Multiple sclerosis (MS)
Nabiximols, a cannabis plant extract, is registered with the TGA for use in muscle spasticity associated with MS, but is not listed on the PBS. Five studies out of ten carried out on other cannabinoids concluded that cannabinoids may be effective for symptoms of pain and/or spasticity and may have a positive effect on sleep and bladder symptoms.
Most of the studies on chronic non-cancer related pain involved using medicinal cannabis in addition to other pain medications, and focused on chronic (long-term) rather than acute (short-term) pain.
There is evidence that cannabinoids can reduce pain in neuropathic pain, but for many people the reduction in pain may be small.

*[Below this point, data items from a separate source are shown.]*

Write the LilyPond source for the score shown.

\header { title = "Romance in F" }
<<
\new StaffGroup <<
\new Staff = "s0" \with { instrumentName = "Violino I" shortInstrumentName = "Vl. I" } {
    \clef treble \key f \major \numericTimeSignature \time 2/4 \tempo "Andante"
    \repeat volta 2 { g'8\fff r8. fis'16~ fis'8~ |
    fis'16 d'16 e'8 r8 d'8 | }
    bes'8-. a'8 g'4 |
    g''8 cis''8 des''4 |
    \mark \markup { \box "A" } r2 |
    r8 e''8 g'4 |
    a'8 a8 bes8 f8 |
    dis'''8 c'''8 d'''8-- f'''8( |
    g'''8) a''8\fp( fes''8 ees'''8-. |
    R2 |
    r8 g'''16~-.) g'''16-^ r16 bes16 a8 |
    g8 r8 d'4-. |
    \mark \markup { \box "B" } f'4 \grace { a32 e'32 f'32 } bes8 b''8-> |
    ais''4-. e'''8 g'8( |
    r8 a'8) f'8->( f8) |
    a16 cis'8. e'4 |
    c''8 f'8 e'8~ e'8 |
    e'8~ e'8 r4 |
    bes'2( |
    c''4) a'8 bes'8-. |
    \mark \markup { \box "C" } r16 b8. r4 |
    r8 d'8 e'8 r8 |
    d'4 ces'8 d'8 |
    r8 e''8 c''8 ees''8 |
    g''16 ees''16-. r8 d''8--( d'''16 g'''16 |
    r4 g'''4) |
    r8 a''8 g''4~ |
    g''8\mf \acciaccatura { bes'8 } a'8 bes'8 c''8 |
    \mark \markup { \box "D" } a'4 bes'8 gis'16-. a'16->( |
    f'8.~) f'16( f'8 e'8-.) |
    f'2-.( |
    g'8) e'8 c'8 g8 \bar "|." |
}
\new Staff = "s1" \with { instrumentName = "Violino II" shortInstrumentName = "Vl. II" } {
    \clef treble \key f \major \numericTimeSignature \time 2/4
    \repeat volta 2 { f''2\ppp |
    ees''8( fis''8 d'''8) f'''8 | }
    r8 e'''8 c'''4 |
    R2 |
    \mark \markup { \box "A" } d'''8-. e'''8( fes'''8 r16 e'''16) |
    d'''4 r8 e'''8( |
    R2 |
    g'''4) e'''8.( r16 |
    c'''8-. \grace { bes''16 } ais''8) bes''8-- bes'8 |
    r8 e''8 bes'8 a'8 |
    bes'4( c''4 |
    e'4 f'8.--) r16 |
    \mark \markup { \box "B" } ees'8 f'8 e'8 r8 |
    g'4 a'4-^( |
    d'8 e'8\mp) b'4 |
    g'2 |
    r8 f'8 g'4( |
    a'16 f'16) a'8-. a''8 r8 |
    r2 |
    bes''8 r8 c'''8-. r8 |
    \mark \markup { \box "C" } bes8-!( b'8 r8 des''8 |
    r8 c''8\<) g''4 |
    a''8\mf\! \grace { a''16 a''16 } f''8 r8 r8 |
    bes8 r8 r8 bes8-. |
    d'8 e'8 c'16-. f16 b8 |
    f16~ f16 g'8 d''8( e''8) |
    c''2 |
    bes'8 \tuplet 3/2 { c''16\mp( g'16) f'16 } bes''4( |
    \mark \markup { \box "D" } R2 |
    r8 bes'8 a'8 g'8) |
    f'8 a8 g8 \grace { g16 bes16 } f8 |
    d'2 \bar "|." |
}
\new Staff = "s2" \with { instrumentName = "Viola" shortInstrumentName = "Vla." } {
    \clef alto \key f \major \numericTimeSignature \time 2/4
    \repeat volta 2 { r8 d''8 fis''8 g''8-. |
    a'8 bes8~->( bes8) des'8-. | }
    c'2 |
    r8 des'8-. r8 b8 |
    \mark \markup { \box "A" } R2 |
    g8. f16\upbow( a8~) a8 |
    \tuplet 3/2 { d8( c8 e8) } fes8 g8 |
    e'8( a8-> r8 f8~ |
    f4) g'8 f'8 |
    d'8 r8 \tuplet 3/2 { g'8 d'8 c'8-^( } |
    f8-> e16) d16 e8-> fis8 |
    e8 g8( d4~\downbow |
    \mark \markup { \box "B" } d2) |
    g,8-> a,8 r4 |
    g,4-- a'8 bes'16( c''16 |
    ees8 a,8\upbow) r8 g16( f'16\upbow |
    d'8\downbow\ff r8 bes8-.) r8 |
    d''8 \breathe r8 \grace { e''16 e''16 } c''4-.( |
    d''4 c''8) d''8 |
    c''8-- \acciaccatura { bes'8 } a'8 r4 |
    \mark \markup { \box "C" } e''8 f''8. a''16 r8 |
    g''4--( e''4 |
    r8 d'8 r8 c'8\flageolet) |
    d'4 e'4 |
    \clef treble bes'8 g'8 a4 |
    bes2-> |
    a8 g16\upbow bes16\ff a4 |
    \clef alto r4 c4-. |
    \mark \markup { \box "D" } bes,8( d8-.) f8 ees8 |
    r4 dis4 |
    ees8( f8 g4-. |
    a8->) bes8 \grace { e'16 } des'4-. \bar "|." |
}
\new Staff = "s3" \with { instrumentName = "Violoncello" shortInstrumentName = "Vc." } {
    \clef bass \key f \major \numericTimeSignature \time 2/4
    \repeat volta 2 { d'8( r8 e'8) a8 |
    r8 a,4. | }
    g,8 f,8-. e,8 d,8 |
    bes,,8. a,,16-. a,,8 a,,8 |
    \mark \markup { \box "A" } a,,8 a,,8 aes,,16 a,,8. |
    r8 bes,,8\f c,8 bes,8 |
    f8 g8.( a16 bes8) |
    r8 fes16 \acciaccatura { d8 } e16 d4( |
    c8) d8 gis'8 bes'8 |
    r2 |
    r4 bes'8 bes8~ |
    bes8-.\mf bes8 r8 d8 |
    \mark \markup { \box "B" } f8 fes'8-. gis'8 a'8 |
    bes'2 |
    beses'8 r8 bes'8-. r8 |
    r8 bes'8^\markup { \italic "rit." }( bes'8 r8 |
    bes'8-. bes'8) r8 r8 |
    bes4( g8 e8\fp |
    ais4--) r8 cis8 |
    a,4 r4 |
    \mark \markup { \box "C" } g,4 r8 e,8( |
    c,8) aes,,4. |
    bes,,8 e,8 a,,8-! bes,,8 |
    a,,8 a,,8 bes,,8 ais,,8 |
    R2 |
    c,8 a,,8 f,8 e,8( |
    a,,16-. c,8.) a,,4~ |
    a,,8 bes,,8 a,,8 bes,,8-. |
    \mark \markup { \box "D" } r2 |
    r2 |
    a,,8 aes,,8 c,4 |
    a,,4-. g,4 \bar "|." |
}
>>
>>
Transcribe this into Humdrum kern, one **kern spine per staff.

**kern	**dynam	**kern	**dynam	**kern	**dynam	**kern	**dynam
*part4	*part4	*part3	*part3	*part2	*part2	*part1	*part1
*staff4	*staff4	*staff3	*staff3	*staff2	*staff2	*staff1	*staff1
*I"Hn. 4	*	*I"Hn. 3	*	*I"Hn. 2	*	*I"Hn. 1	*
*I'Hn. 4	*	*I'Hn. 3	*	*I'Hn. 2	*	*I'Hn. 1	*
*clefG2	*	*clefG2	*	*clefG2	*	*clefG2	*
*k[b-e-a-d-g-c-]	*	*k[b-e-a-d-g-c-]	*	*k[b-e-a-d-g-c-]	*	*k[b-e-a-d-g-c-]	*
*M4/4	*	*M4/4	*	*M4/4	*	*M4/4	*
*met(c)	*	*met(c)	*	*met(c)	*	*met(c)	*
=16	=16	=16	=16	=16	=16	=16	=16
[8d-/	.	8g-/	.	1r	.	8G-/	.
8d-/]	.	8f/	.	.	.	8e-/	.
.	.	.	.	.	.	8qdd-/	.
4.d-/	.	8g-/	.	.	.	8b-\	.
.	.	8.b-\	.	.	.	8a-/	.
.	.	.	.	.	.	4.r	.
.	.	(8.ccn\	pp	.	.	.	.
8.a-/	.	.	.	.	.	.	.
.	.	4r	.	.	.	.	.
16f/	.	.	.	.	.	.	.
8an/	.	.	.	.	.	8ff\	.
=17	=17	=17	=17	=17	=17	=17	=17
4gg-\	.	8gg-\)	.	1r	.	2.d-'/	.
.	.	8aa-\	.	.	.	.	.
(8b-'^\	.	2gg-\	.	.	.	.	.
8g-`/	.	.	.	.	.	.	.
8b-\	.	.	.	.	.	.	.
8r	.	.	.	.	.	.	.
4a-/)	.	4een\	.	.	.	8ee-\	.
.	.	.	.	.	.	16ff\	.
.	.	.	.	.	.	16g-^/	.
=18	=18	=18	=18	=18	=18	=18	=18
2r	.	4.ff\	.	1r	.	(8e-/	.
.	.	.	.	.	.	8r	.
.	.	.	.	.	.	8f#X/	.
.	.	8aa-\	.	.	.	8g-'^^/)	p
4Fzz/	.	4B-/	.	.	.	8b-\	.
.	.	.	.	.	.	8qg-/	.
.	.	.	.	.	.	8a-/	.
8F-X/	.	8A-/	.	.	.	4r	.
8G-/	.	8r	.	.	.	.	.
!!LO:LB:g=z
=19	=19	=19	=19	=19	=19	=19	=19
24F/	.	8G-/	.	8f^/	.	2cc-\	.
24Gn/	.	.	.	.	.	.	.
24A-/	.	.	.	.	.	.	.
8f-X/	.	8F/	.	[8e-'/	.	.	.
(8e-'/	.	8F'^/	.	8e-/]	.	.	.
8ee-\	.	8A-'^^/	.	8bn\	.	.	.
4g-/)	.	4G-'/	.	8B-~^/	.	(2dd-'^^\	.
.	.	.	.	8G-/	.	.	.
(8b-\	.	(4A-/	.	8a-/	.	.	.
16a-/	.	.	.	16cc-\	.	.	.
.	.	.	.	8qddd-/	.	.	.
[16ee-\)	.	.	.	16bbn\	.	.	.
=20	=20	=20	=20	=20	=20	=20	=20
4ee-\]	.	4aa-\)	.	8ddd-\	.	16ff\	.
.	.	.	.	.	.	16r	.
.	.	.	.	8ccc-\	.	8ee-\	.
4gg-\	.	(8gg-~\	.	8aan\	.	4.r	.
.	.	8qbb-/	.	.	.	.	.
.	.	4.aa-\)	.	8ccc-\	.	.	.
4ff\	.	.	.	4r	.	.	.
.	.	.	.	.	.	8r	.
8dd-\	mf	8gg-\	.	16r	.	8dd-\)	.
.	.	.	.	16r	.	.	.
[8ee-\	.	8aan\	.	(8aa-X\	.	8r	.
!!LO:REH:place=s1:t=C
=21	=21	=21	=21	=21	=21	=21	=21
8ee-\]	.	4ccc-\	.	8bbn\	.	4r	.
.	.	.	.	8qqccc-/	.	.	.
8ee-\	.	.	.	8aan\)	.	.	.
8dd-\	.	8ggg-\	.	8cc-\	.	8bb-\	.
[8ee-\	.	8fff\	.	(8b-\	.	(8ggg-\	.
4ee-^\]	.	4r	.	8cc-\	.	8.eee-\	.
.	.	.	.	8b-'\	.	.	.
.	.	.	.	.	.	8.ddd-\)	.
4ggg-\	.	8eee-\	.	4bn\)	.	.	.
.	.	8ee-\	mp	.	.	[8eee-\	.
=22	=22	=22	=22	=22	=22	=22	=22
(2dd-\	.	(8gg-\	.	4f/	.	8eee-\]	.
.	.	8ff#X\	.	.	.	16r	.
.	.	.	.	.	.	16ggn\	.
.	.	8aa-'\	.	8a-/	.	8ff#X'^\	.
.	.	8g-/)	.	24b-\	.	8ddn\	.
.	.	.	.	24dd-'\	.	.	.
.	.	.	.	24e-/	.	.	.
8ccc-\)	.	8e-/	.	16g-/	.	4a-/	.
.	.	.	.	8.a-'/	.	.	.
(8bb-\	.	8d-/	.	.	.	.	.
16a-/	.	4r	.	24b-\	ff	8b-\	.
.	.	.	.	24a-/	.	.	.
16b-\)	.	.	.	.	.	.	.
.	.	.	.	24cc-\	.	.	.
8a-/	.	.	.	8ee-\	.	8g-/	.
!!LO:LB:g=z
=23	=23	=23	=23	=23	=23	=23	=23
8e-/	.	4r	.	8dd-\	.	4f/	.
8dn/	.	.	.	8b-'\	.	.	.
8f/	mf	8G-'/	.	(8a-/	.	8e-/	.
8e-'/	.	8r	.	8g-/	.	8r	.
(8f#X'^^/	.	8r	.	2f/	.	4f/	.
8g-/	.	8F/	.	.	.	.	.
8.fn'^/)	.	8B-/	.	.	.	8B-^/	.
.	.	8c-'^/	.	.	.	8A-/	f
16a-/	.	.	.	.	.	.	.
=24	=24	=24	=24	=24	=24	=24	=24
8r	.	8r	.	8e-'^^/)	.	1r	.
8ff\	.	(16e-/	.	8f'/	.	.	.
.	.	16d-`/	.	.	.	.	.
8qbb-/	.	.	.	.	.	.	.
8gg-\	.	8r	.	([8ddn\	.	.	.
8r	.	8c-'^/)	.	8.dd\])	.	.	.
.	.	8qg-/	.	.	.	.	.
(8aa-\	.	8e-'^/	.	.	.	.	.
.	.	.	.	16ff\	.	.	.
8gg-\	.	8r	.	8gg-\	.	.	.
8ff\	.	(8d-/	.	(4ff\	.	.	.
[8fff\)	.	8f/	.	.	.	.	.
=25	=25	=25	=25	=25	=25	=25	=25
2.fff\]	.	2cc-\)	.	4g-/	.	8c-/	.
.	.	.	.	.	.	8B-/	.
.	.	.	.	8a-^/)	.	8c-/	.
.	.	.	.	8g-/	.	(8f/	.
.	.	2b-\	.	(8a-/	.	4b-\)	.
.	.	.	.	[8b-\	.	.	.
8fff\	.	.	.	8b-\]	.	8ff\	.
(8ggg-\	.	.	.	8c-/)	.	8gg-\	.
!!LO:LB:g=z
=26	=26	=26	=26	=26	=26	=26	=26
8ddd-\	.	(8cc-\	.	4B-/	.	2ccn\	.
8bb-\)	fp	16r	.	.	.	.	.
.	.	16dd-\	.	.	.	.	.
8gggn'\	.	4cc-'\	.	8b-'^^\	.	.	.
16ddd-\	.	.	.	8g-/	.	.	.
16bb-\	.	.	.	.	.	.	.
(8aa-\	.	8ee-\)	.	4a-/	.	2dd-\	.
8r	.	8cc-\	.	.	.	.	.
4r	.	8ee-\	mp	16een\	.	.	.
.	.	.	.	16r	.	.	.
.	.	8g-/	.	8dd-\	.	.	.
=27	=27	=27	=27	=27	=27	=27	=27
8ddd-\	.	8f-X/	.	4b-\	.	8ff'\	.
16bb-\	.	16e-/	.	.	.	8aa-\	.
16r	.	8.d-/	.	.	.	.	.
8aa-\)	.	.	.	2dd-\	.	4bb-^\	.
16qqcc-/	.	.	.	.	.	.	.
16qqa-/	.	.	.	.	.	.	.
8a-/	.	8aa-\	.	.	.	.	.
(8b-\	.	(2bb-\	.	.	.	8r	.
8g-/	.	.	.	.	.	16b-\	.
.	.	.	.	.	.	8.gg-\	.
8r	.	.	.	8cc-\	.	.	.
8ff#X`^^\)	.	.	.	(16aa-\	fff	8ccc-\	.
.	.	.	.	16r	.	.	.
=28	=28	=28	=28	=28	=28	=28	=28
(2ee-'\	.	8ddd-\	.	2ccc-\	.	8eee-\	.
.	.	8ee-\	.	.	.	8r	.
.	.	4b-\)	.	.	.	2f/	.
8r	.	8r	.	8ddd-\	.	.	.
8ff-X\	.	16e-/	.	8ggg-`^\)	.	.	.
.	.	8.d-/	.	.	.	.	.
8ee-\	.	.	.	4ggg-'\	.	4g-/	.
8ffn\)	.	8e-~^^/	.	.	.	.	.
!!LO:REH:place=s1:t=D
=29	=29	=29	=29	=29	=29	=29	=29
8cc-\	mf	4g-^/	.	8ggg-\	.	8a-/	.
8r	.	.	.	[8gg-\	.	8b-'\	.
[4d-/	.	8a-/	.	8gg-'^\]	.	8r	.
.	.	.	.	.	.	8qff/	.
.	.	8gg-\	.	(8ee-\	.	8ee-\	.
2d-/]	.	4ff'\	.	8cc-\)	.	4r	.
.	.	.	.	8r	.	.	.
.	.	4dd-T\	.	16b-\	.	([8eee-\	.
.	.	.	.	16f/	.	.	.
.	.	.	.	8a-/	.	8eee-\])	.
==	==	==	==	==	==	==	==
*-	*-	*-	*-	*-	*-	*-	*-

There is not enough information to tell whether medicinal cannabis is effective in treating pain associated with arthritis and fibromyalgia.
Chemotherapy-induced nausea and vomiting (CINV)
Only a small number of studies showed relief from symptoms of CINV in patients using medicinal cannabis and the quality of published evidence is low to moderate. These studies were also compared against now-outdated treatment options, rather than against current standards of care.
Medicinal cannabis should only be prescribed for CINV if other options have failed.
There are very few studies on medicinal cannabis treatment in palliative care, so it should be used only after standard treatments have failed. Medicinal cannabis may interact with chemotherapy and other medications used in palliative care. More studies are needed to better understand this.